I was still basking in the glow of the April 16th arrival of my third beautiful baby girl when at the end of May, my stepmother called me. She was at the hospital with my dad, and he was refusing all further medical treatment. They were transferring him to hospice, and I could meet them there.
My dad had been sick for a very long time. If I don’t count the years that he dealt with his diabetes in fairly good health, it was probably a good ten years that my dad suffered the effects of the disease that eventually led to his death. When consulting with his doctors about ending the dialysis he was on when his transplanted kidney failed, they told him that they could continue to treat him, but they would be keeping him alive only for him to continue being sick.
That was okay with me.
When I met my dad at hospice, it was all I could do to get words out of my mouth to tell him how desperately I didn’t want him to do this. He had, after all, a brand new grandbaby at home that he’d barely gotten to meet. It had only been two years since my sister died, and although 24 months seems a long time, the pain was raw and my father’s decision made a healing wound feel like new again. He needed to be there to see Eilis get bigger, to see Brighid graduate. I didn’t want him to die, and I thought he was being selfish. How dare he want to end his suffering and leave us all behind, living with the pain and suffering his loss would cause. How dare he?
I watched a documentary yesterday on Oregon’s Death with Dignity law, and as confused as I was before on the topic, I am even more so now that I’ve seen the documentary. Don’t we all just want to drift off to sleep when it’s our time to go? Don’t we all want a chance to make our peace with people and things here in this life before passing on to the next?
So why do I feel so awful?
Perhaps it is that I’ve felt the pain that is left behind when someone chooses death over whatever time they can get with the people who love them. It might be the fact that one woman in the show very nearly ended her life a full six months before she truly began suffering the horrible effects of the cancer to which she eventually would have succumbed. Even more, I KNOW that it was the man on state funded health insurance who was told that the coverage wouldn’t pay for additional cancer treatment to extend his life, but they would pay for assisted suicide. How’s that for a “Here’s your hat; what’s your hurry?” attitude?

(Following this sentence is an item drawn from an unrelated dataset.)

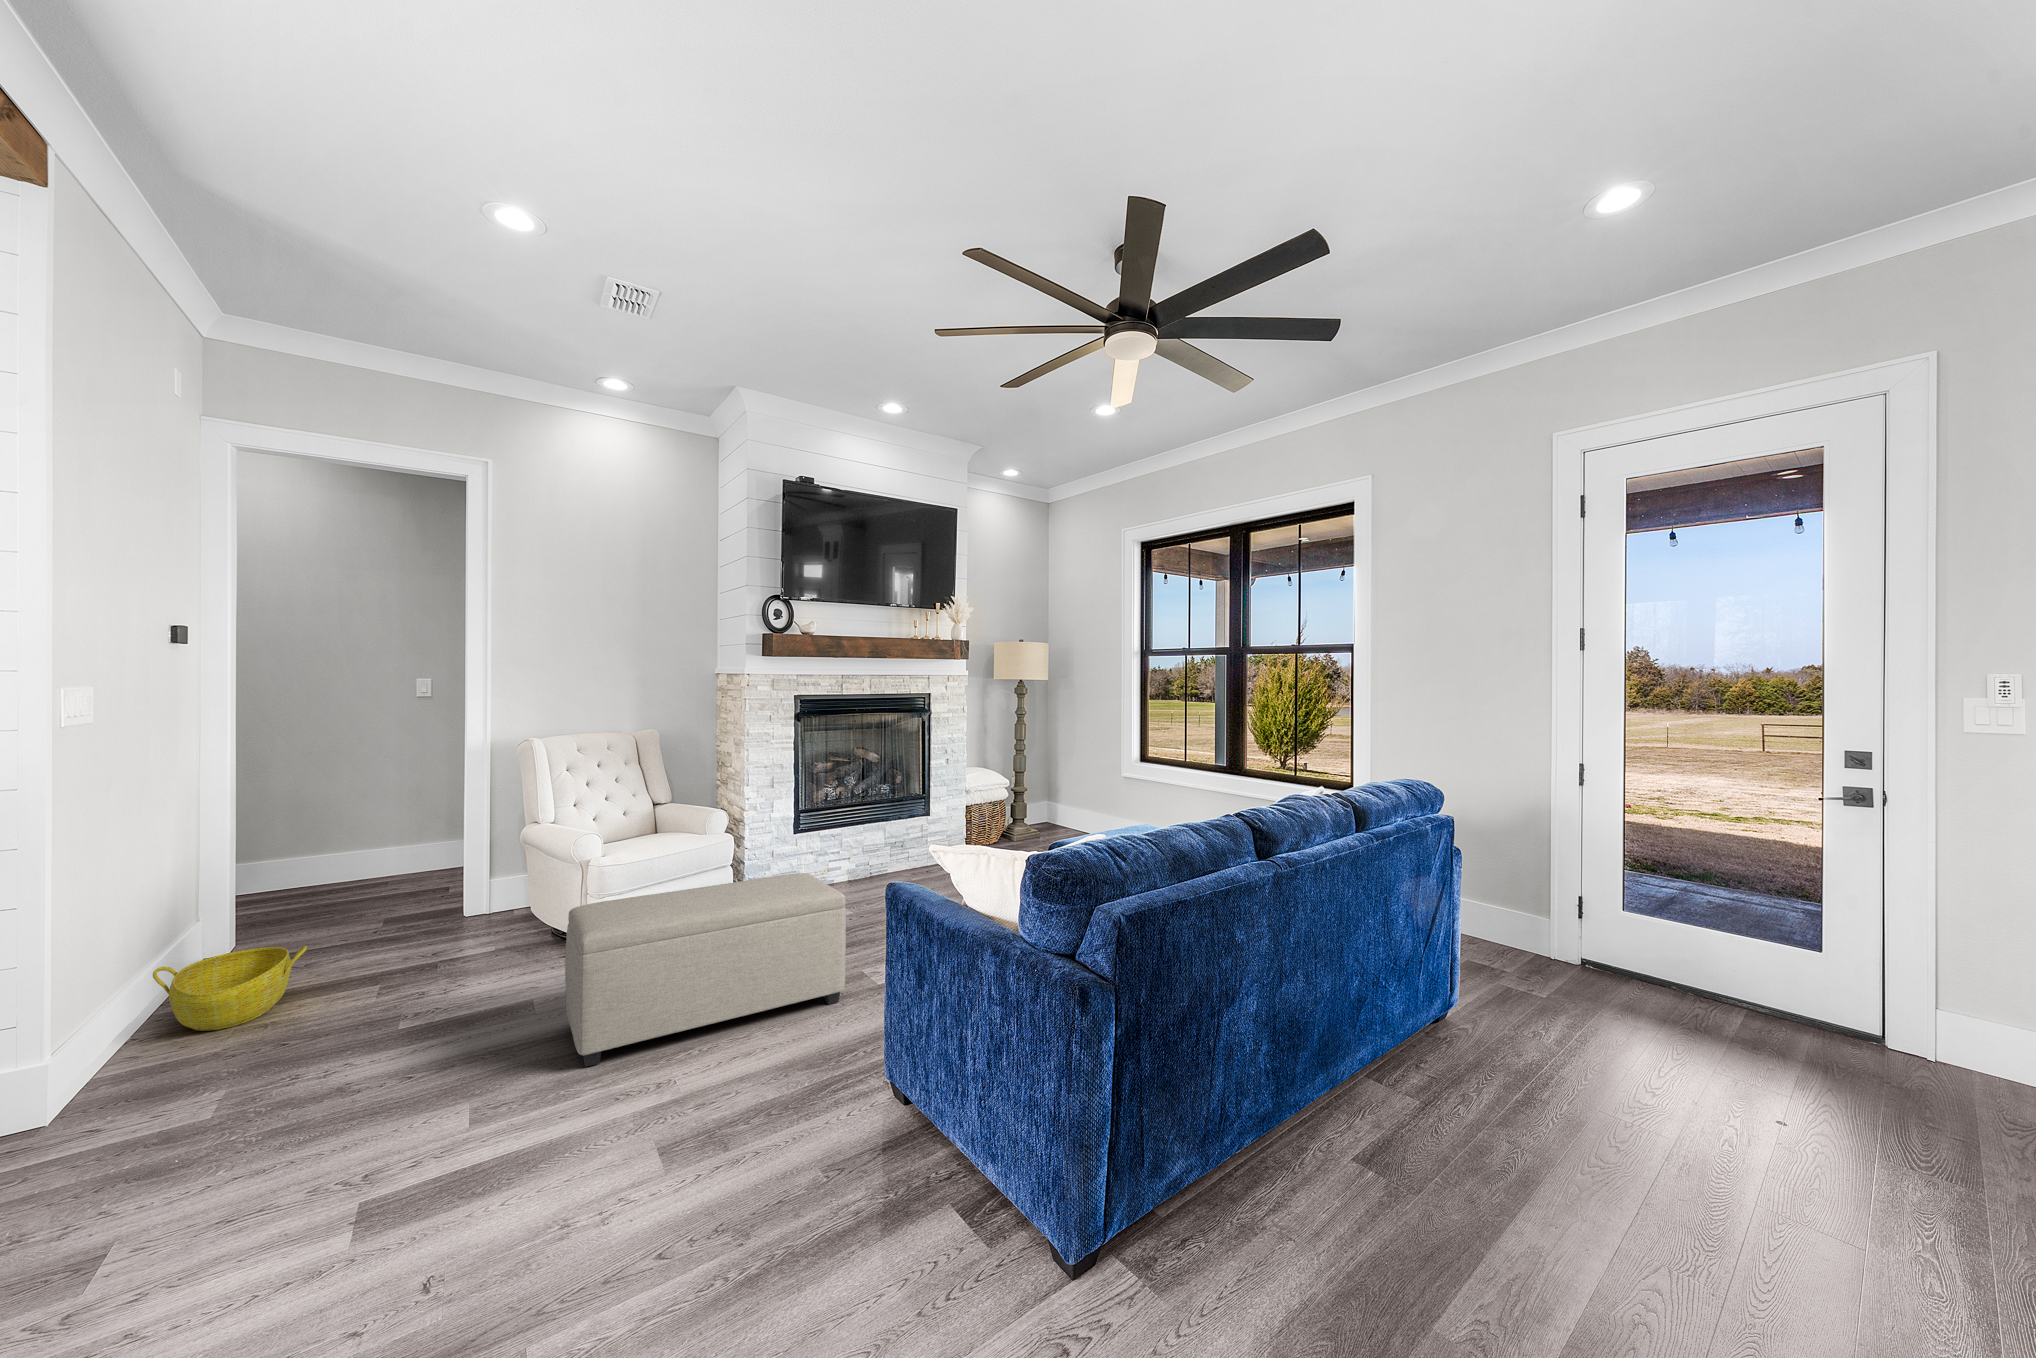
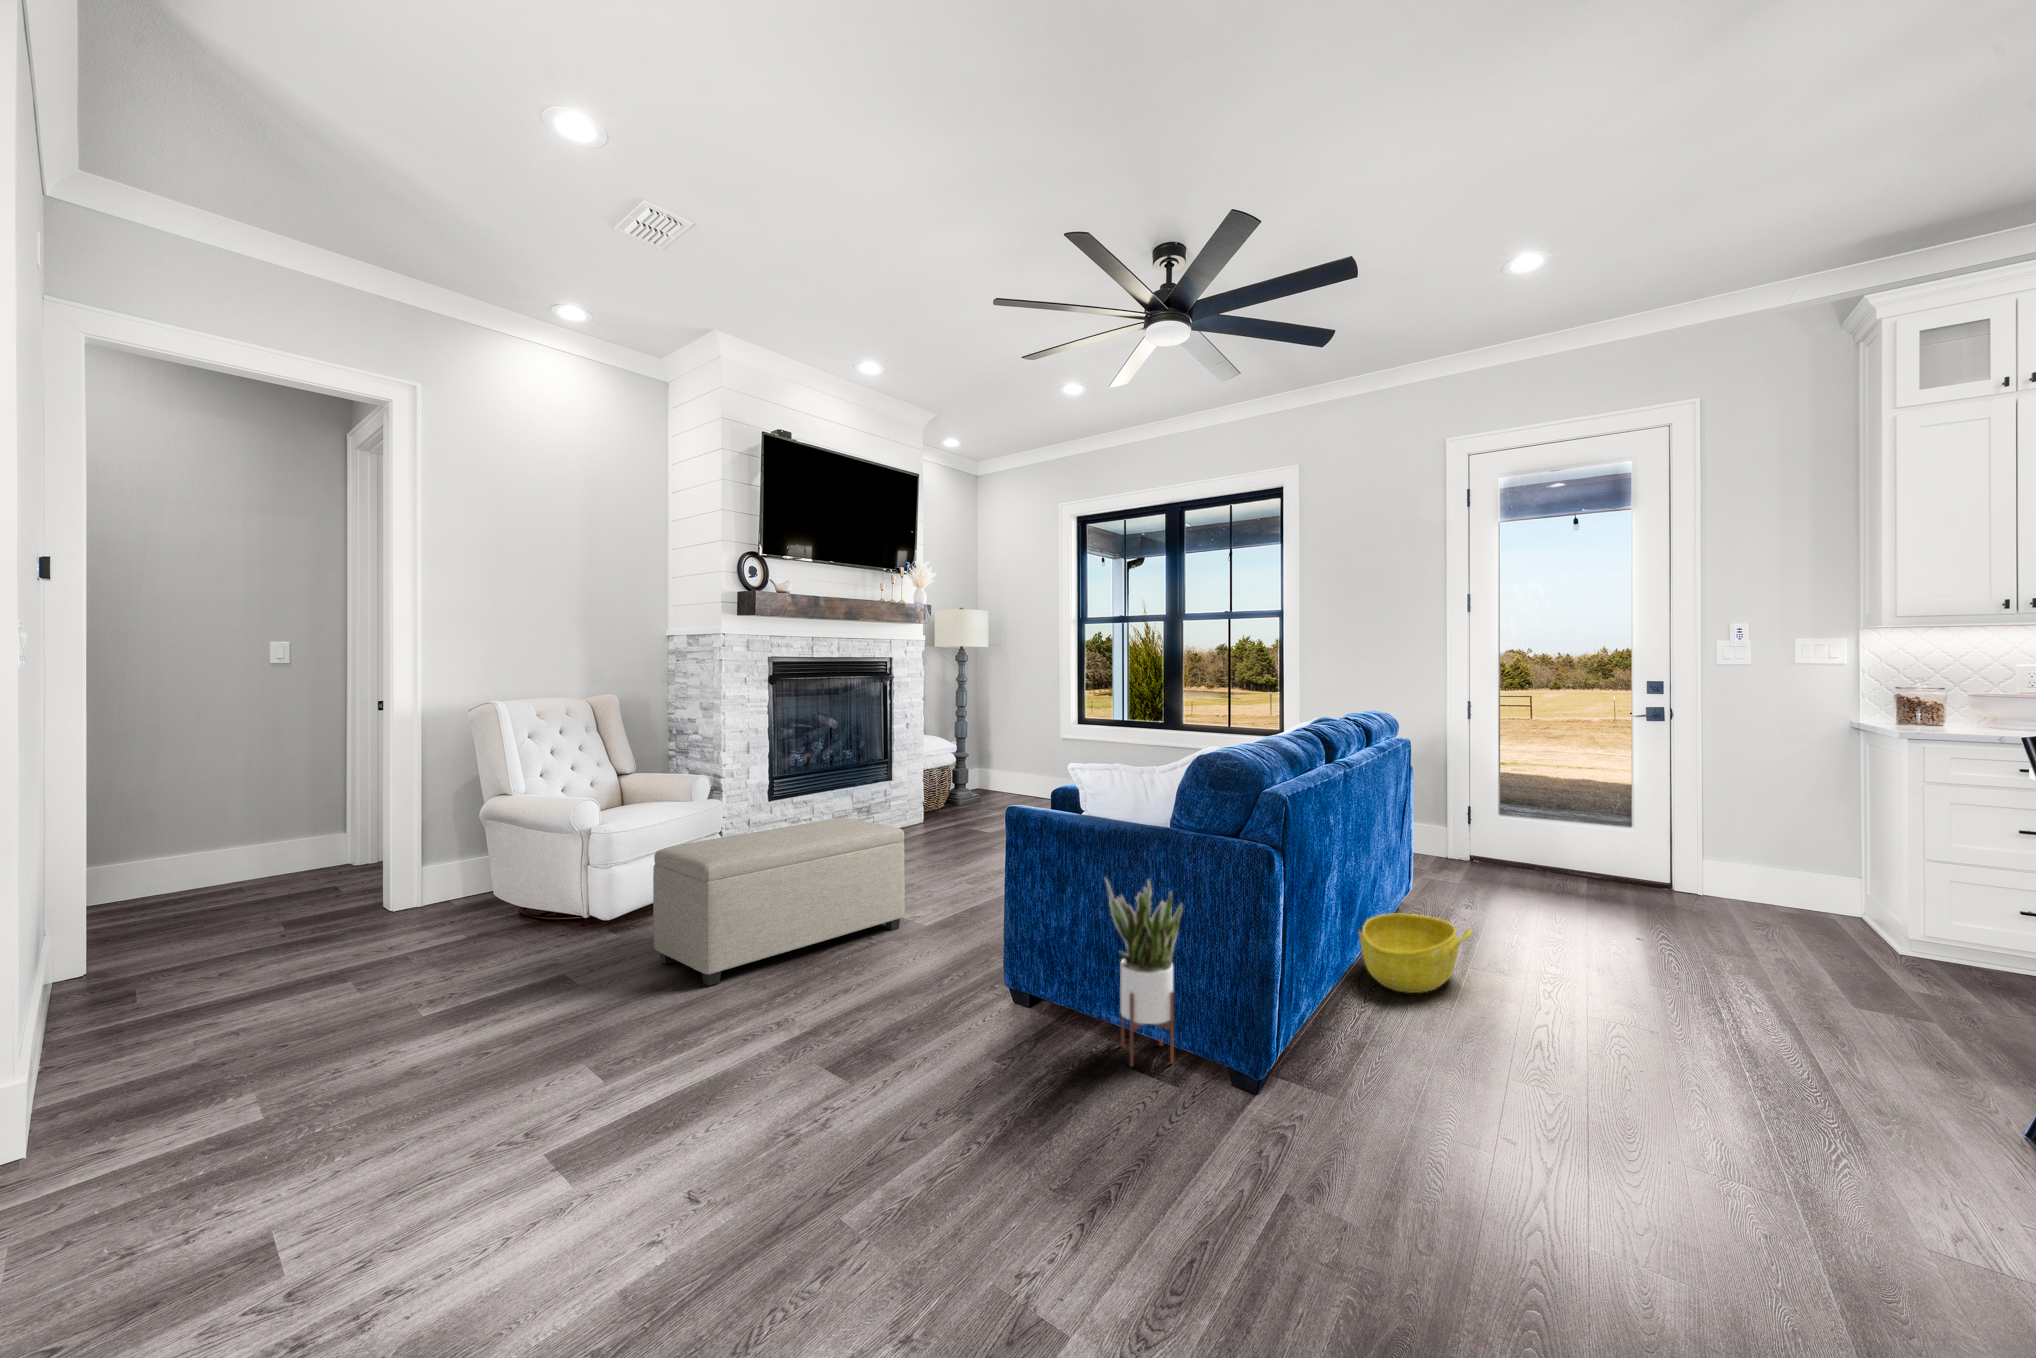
basket: present [153,946,307,1031] -> present [1359,914,1472,993]
potted plant: none [926,1022,1017,1296] -> present [1105,878,1183,1066]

How responsible is assisted suicide? Is fear of pain and dependency causing people to make a choice that, if the opportunity presented itself, they would regret? And how responsible is a society that allows insurance to cover medication for someone who wants to kill themselves, but not cover medication and treatment that might have given them the extra few months they craved with their children and grandchildren?
I can’t believe how torn I am on the topic of Death with Dignity. It seems like one of those things you shouldn’t be on the fence about, but here I am. I would never want to see someone suffer, but with death comes suffering – if not for the person who crosses over, at least for those of us left behind.